Digital data will consume one of the world’s largest energy shares within a few decades.
Now, researchers at Chalmers University of Technology, Sweden, have unveiled a breakthrough to solve this issue.
The team has developed an atomically thin material that allows two opposing magnetic forces to coexist, reducing energy use in memory devices by a factor of ten.
Memory units are essential in nearly all modern technologies, including AI systems, smartphones, computers, autonomous vehicles, household appliances, and medical devices.
Magnetism has emerged as a key player in digital memory, where controlling electron behavior under magnetic fields and electric currents enables chips to be faster, smaller, and more energy-efficient.
But the surge in global data is pushing conventional memory technology to its limits. Within decades, digital memory is projected to account for nearly 30 percent of global energy consumption.

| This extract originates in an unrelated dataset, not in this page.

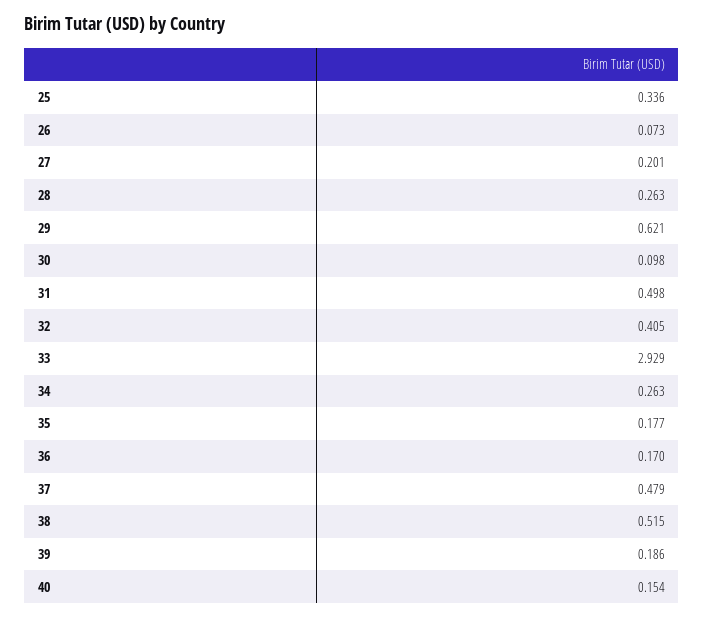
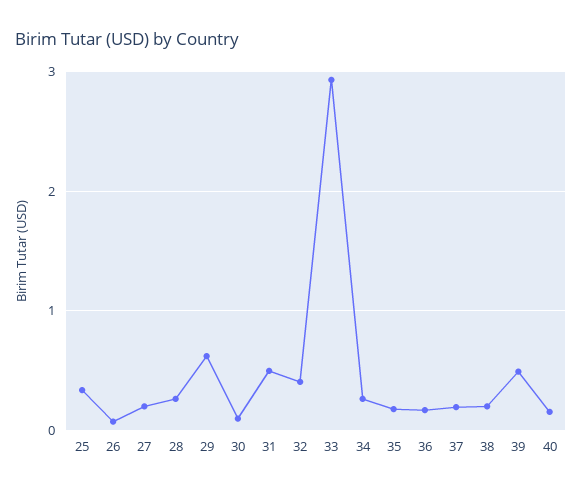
37: 0.479 -> 0.2
38: 0.515 -> 0.2
39: 0.186 -> 0.5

This has intensified the search for new approaches to energy-efficient memory while unlocking fresh technological possibilities.
Chalmers researchers are now the first to show how a layered, two-dimensional material combines two distinct magnetic forces, cutting energy use in memory devices tenfold.
Magnetic attraction meets innovation
“Finding this coexistence of magnetic orders in a single, thin material is a breakthrough. Its properties make it exceptionally well-suited for developing ultra-efficient memory chips for AI, mobile devices, computers and future data technologies,” says Dr. Bing Zhao, lead author and quantum device physics researcher at Chalmers.
In physics, two key magnetic states exist: ferromagnetism and antiferromagnetism.
Ferromagnetism — the familiar force in everyday magnets — aligns electrons uniformly, creating a visible magnetic field. Antiferromagnetism involves electrons with opposing spins that cancel each other out.
Combining these two forces offers significant advantages for memory and sensors, but until now, it required stacking different materials in multilayer structures.
“Unlike these complex, multilayered systems, we’ve succeeded in integrating both magnetic forces into a single, two-dimensional crystal structure. It’s like a perfectly pre-assembled magnetic system – something that couldn’t be replicated using conventional materials. Researchers have been chasing this concept since magnetism was first applied to memory technology,” says Professor Saroj P. Dash, project leader and quantum device physics expert at Chalmers.
Tilted magnetism cuts energy
Memory devices store information by switching the direction of electrons. Conventional materials need an external magnetic field to achieve this.
The Chalmers material, however, has a built-in combination of opposing forces that create an internal tilt in magnetic alignment.
“This tilt allows electrons to switch direction rapidly and easily without the need for any external magnetic fields. By eliminating the need for power-hungry external magnetic fields, power consumption can be reduced by a factor of ten,” Dr. Zhao explains.
Layers of these two-dimensional crystals are stacked using van der Waals forces rather than chemical bonds, enhancing stability. The material’s magnetic alloy, composed of cobalt, iron, germanium, and tellurium, supports ferromagnetism and antiferromagnetism in a single structure.
“A material with multiple magnetic behaviours eliminates interface issues in multilayer stacks and is far easier to manufacture. Previously, stacking multiple magnetic films introduced problematic seams at the interfaces, which compromised reliability and complicated device production,” says Prof. Dash.